Your objective:
Give back the records below exactly, every one, with no pictures.

══════════

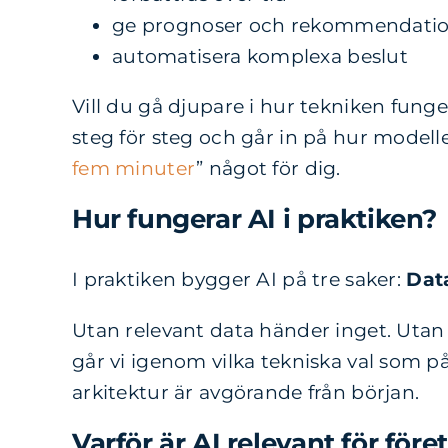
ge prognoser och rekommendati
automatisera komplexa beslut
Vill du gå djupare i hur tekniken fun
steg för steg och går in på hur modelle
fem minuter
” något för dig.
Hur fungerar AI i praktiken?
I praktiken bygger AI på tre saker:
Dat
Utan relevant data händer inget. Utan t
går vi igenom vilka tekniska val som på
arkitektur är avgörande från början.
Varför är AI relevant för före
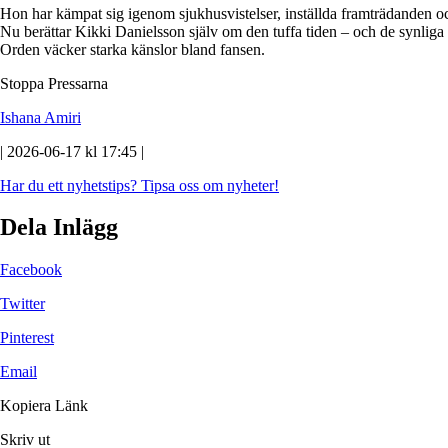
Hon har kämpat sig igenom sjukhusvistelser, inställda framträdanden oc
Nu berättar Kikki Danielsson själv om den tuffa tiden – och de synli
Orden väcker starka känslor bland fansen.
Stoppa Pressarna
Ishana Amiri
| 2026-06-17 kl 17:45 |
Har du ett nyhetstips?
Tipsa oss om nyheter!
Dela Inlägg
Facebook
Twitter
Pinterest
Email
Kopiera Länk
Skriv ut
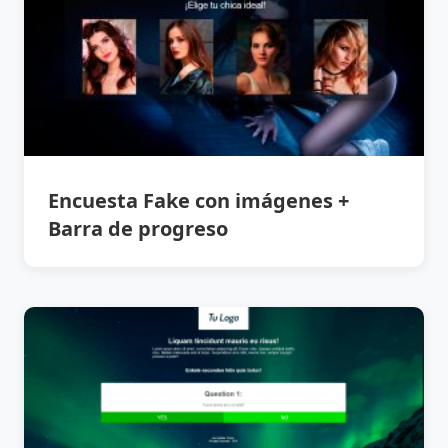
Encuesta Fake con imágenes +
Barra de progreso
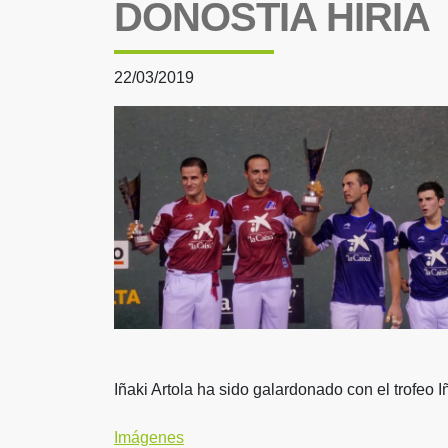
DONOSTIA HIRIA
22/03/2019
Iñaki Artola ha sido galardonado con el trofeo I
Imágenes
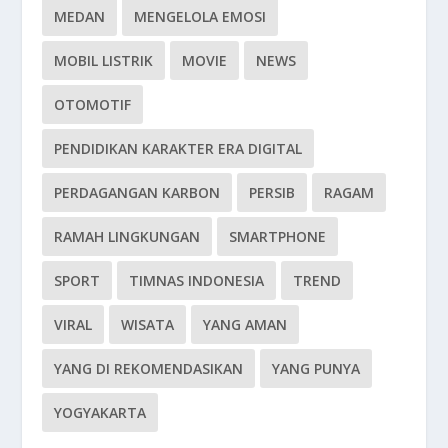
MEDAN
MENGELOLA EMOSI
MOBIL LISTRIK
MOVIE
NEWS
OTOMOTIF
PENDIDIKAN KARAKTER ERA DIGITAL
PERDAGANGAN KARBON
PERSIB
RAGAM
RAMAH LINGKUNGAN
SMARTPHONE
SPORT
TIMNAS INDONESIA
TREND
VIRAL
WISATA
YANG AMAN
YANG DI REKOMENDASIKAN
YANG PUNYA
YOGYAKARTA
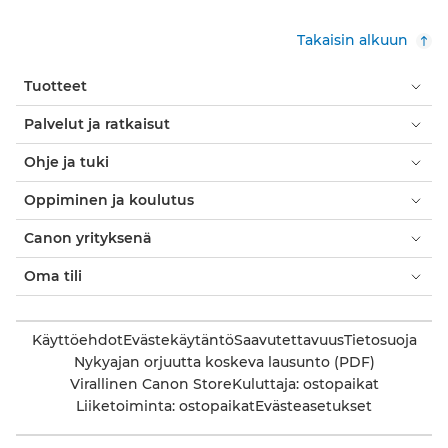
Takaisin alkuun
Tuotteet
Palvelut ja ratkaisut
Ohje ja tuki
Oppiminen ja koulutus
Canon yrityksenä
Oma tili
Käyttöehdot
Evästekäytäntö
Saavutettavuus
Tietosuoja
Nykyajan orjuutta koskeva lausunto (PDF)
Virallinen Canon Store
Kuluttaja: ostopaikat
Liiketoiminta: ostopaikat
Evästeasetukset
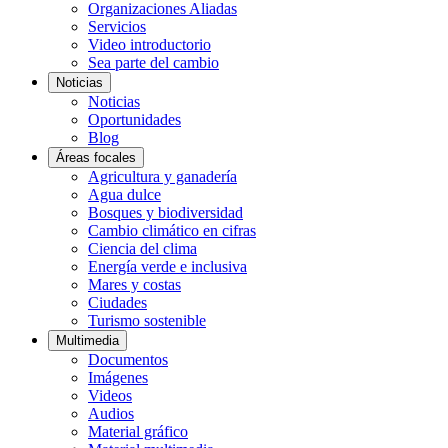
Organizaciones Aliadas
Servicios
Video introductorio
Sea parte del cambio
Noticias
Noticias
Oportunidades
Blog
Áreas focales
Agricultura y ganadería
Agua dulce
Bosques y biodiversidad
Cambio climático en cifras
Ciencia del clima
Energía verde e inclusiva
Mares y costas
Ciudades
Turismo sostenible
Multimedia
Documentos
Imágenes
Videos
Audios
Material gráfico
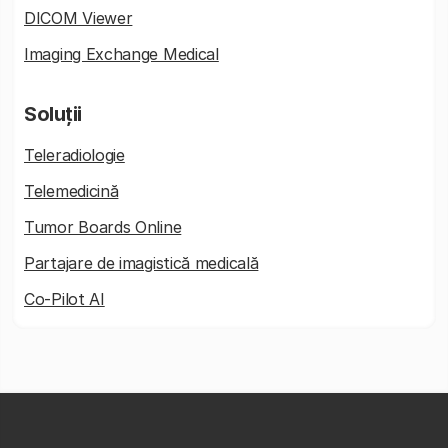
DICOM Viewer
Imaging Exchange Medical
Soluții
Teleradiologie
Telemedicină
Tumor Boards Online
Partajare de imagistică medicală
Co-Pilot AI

══════════

Output for this exercise:
ge prognoser och rekommendati
automatisera komplexa beslut
Vill du gå djupare i hur tekniken fun
steg för steg och går in på hur modelle
fem minuter
” något för dig.
Hur fungerar AI i praktiken?
I praktiken bygger AI på tre saker:
Dat
Utan relevant data händer inget. Utan t
går vi igenom vilka tekniska val som på
arkitektur är avgörande från början.
Varför är AI relevant för före
Hon har kämpat sig igenom sjukhusvistelser, inställda framträdanden oc
Nu berättar Kikki Danielsson själv om den tuffa tiden – och de synli
Orden väcker starka känslor bland fansen.
Stoppa Pressarna
Ishana Amiri
| 2026-06-17 kl 17:45 |
Har du ett nyhetstips?
Tipsa oss om nyheter!
Dela Inlägg
Facebook
Twitter
Pinterest
Email
Kopiera Länk
Skriv ut
Encuesta Fake con imágenes +
Barra de progreso
DONOSTIA HIRIA
22/03/2019
Iñaki Artola ha sido galardonado con el trofeo I
Imágenes
MEDAN
MENGELOLA EMOSI
MOBIL LISTRIK
MOVIE
NEWS
OTOMOTIF
PENDIDIKAN KARAKTER ERA DIGITAL
PERDAGANGAN KARBON
PERSIB
RAGAM
RAMAH LINGKUNGAN
SMARTPHONE
SPORT
TIMNAS INDONESIA
TREND
VIRAL
WISATA
YANG AMAN
YANG DI REKOMENDASIKAN
YANG PUNYA
YOGYAKARTA
Takaisin alkuun
Tuotteet
Palvelut ja ratkaisut
Ohje ja tuki
Oppiminen ja koulutus
Canon yrityksenä
Oma tili
Käyttöehdot
Evästekäytäntö
Saavutettavuus
Tietosuoja
Nykyajan orjuutta koskeva lausunto (PDF)
Virallinen Canon Store
Kuluttaja: ostopaikat
Liiketoiminta: ostopaikat
Evästeasetukset
Organizaciones Aliadas
Servicios
Video introductorio
Sea parte del cambio
Noticias
Noticias
Oportunidades
Blog
Áreas focales
Agricultura y ganadería
Agua dulce
Bosques y biodiversidad
Cambio climático en cifras
Ciencia del clima
Energía verde e inclusiva
Mares y costas
Ciudades
Turismo sostenible
Multimedia
Documentos
Imágenes
Videos
Audios
Material gráfico
DICOM Viewer
Imaging Exchange Medical
Soluții
Teleradiologie
Telemedicină
Tumor Boards Online
Partajare de imagistică medicală
Co-Pilot AI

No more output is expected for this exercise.